The very mention of any of these three terms can make the layperson cringe. Or run to a favorite search engine for clarification. That dusty old Oxford English Dictionary on the bookshelf will be of no help.
Even a voracious reader of financial and technical news may scratch their head when asked to explain what each means. They might think they get it, but can they articulate it?
Let’s first look at FinTech. That is a problematic place to start, as one source describes FinTech as a “portmanteau” of some other things. We have hardly even begun, yet we already have to rush to the Oxford English Dictionary.
For the record, portmanteau means combining two terms into one. Why couldn’t they just say that? It can also mean a large suitcase, but probably not in the context of FinTech.
FinTech, or fintech if you do not want to make it look fancy, is a word that emerged in common language around the time of the 2007 financial collapse. Investors then put their money into financial technology instead of dicey traditional financial institutions. Investors like to talk fast, so they crammed financial technology into one word.
The term began as a phrase related to back office technology at banks and the like. FinTech has evolved and expanded to address a broad range of technological innovation in the financial sector. That covers a lot of stuff, even funky forms of money like bitcoin. We dare not address bitcoin here because we have more than enough to do.
This takes us to Big Data, two very recognizable words. Fortunately no one felt it necessary to remove the space in between and smash them together to create an annoying portmanteau.
One could reasonably assume Big Data to mean data, just a whole lot of it. One would not be far wrong, but we can not leave it at that. What it really means is kinda like this. So many more people collect so much more data so much faster than ever before we do not know what to do with it all. Since we can’t figure out where to put it, let’s at least create a new term for it. That way we can feel like we accomplished something.

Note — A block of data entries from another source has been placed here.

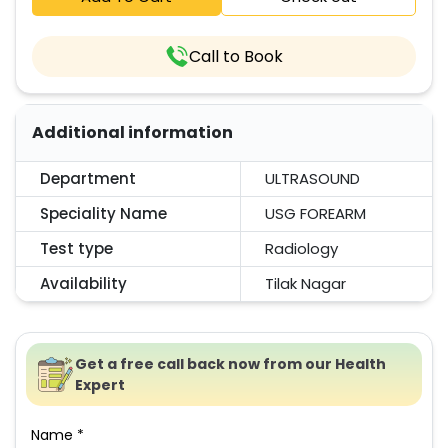
Call to Book
Additional information
Department
ULTRASOUND
Speciality Name
USG FOREARM
Test type
Radiology
Availability
Tilak Nagar
Get a free call back now from our Health
Expert
Name *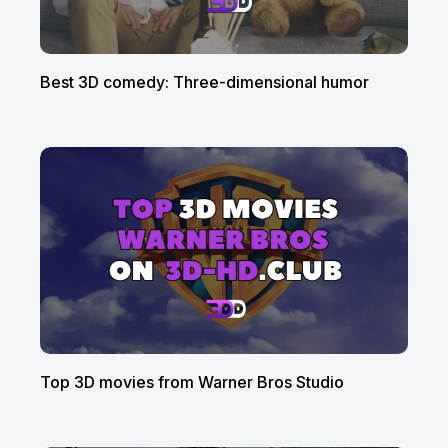
Best 3D comedy: Three-dimensional humor
Top 3D movies from Warner Bros Studio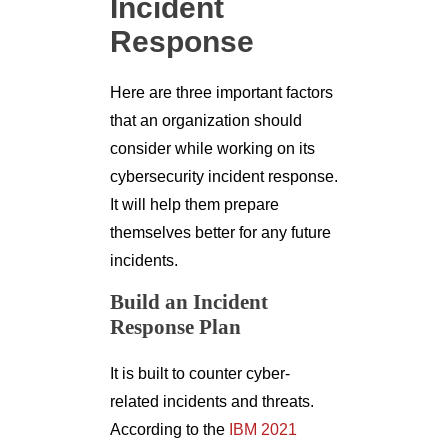
Incident
Response
Here are three important factors
that an organization should
consider while working on its
cybersecurity incident response.
It will help them prepare
themselves better for any future
incidents.
Build an Incident
Response Plan
It is built to counter cyber-
related incidents and threats.
According to the
IBM 2021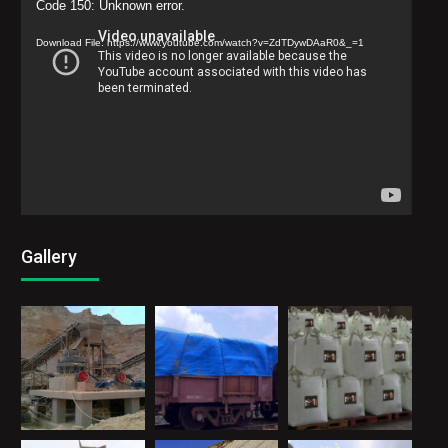
Video
Code 150: Unknown error.
Player
Download File: https://www.youtube.com/watch?v=ZdTDywDAaR0&_=1
Gallery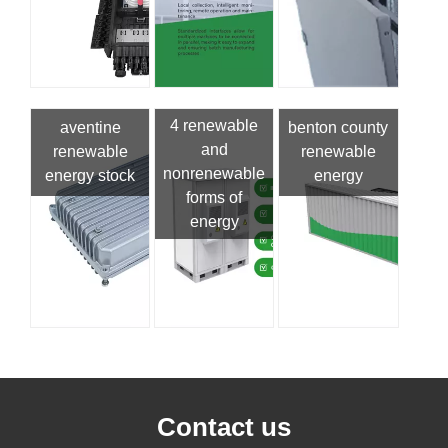
4 renewable
aventine
benton county
and
renewable
renewable
nonrenewable
energy stock
energy
forms of
energy
Contact us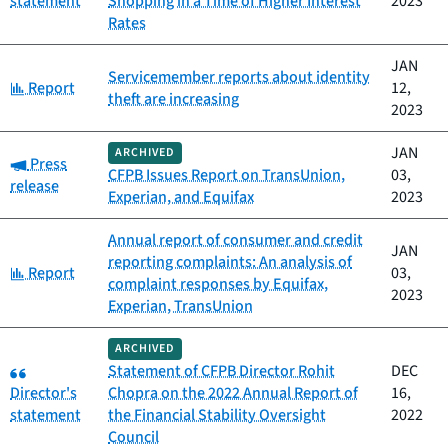
statement
Shopping in a Time of Higher Interest
2023
Rates
JAN
Servicemember reports about identity
Category:
Report
12,
theft are increasing
2023
JAN
ARCHIVED
Category:
Press
CFPB Issues Report on TransUnion,
03,
release
Experian, and Equifax
2023
Annual report of consumer and credit
JAN
reporting complaints: An analysis of
Category:
Report
03,
complaint responses by Equifax,
2023
Experian, TransUnion
ARCHIVED
Category:
Statement of CFPB Director Rohit
DEC
Director's
Chopra on the 2022 Annual Report of
16,
statement
the Financial Stability Oversight
2022
Council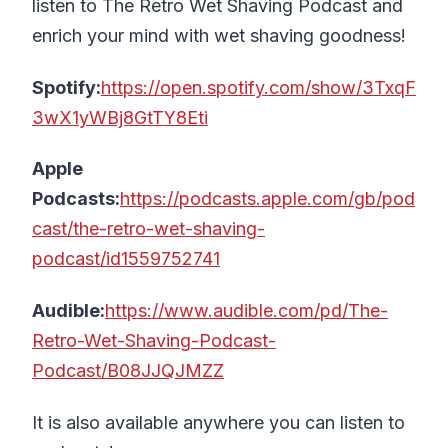
listen to The Retro Wet Shaving Podcast and
enrich your mind with wet shaving goodness!
Spotify:
https://open.spotify.com/show/3TxqF
3wX1yWBj8GtTY8Eti
Apple
Podcasts:
https://podcasts.apple.com/gb/pod
cast/the-retro-wet-shaving-
podcast/id1559752741
Audible:
https://www.audible.com/pd/The-
Retro-Wet-Shaving-Podcast-
Podcast/B08JJQJMZZ
It is also available anywhere you can listen to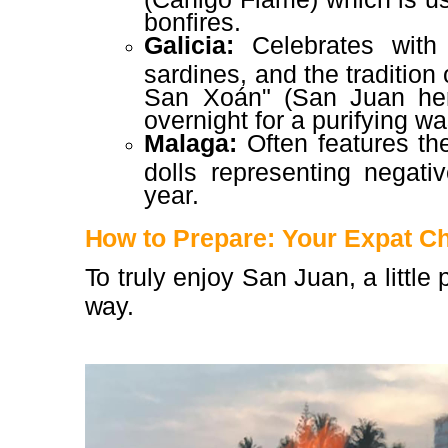
bonfires.
Galicia:
Celebrates with 
sardines, and the tradition
San Xoán" (San Juan her
overnight for a purifying w
Malaga:
Often features the
dolls representing negati
year.
How to Prepare: Your Expat Ch
To truly enjoy San Juan, a little
way.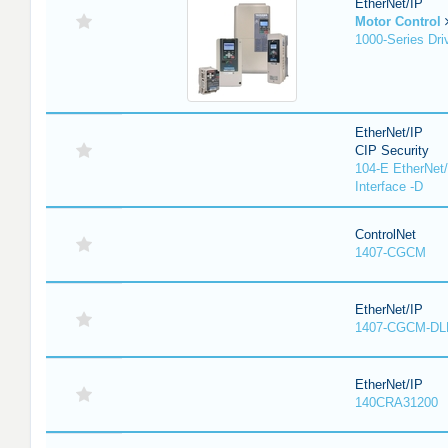
EtherNet/IP
Motor Control
1000-Series Dri
EtherNet/IP
CIP Security
104-E EtherNet/
Interface -D
ControlNet
1407-CGCM
EtherNet/IP
1407-CGCM-DL
EtherNet/IP
140CRA31200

Now that someone named it, we must figure out what to do with Big Data. That means some machine more sophisticated than your old desktop PC with floppy disks. We need far more advanced technology to collect data, process it, analyze it and transfer it.
While we are at the task of transferring Big Data, we must decide whether or not we want to share it with others or just move it from one place to another. This is occasionally a touchy subject, especially when something gets shared when it was only supposed to be moved. Kinda like a leaky oil tanker.
Working with a whole bunch of data takes us to our third and final uncomfortable word, analytics. Analytics also became a fairly commonly used term sometime around 2007. It should be obvious, but we needed a noun better than analysis to describe all of the analyzing people were doing with all that data.
Analytics also covers a lot of ground, but we will try to keep it simple. We must first figure out what we need to answer a certain question. We then determine what data we need to get to an answer. Someone must collect and process that data, then figure out what it means when the data gets crunched. Analytics is pretty much on the front and back end of that process.
One of many things analytics is good for is to remind us of old sayings. We have all heard you can manipulate data to come up with any result you want. We can counter that with another saying, garbage in, garbage out. An expert in analytics will quickly detect if someone put garbage in, and that will destroy the reputation of whoever put it there.
If we really wanted to get into the weeds we could talk about the differences between predictive, prescriptive, descriptive and cognitive analytics. We will refrain from doing that, not only because we are reaching maximum word count, but also because we have no idea what those different types of analytics are.
Yet we do know this. FinTech, Big Data and analytics are increasingly important to do a lot of things a lot better than we have ever been able to do them before. Whereas we used to have to somewhat guess, we can now know and predict things with far greater certainty. Whereas tricksters used to be able to fudge, it is exponentially harder for bad actors to get away with such trickery.
The culmination of all this leads to artificial intelligence. We are waiting for our desktop PC with floppy disks to write that article without us having to do any work. It is a good thing we are patient.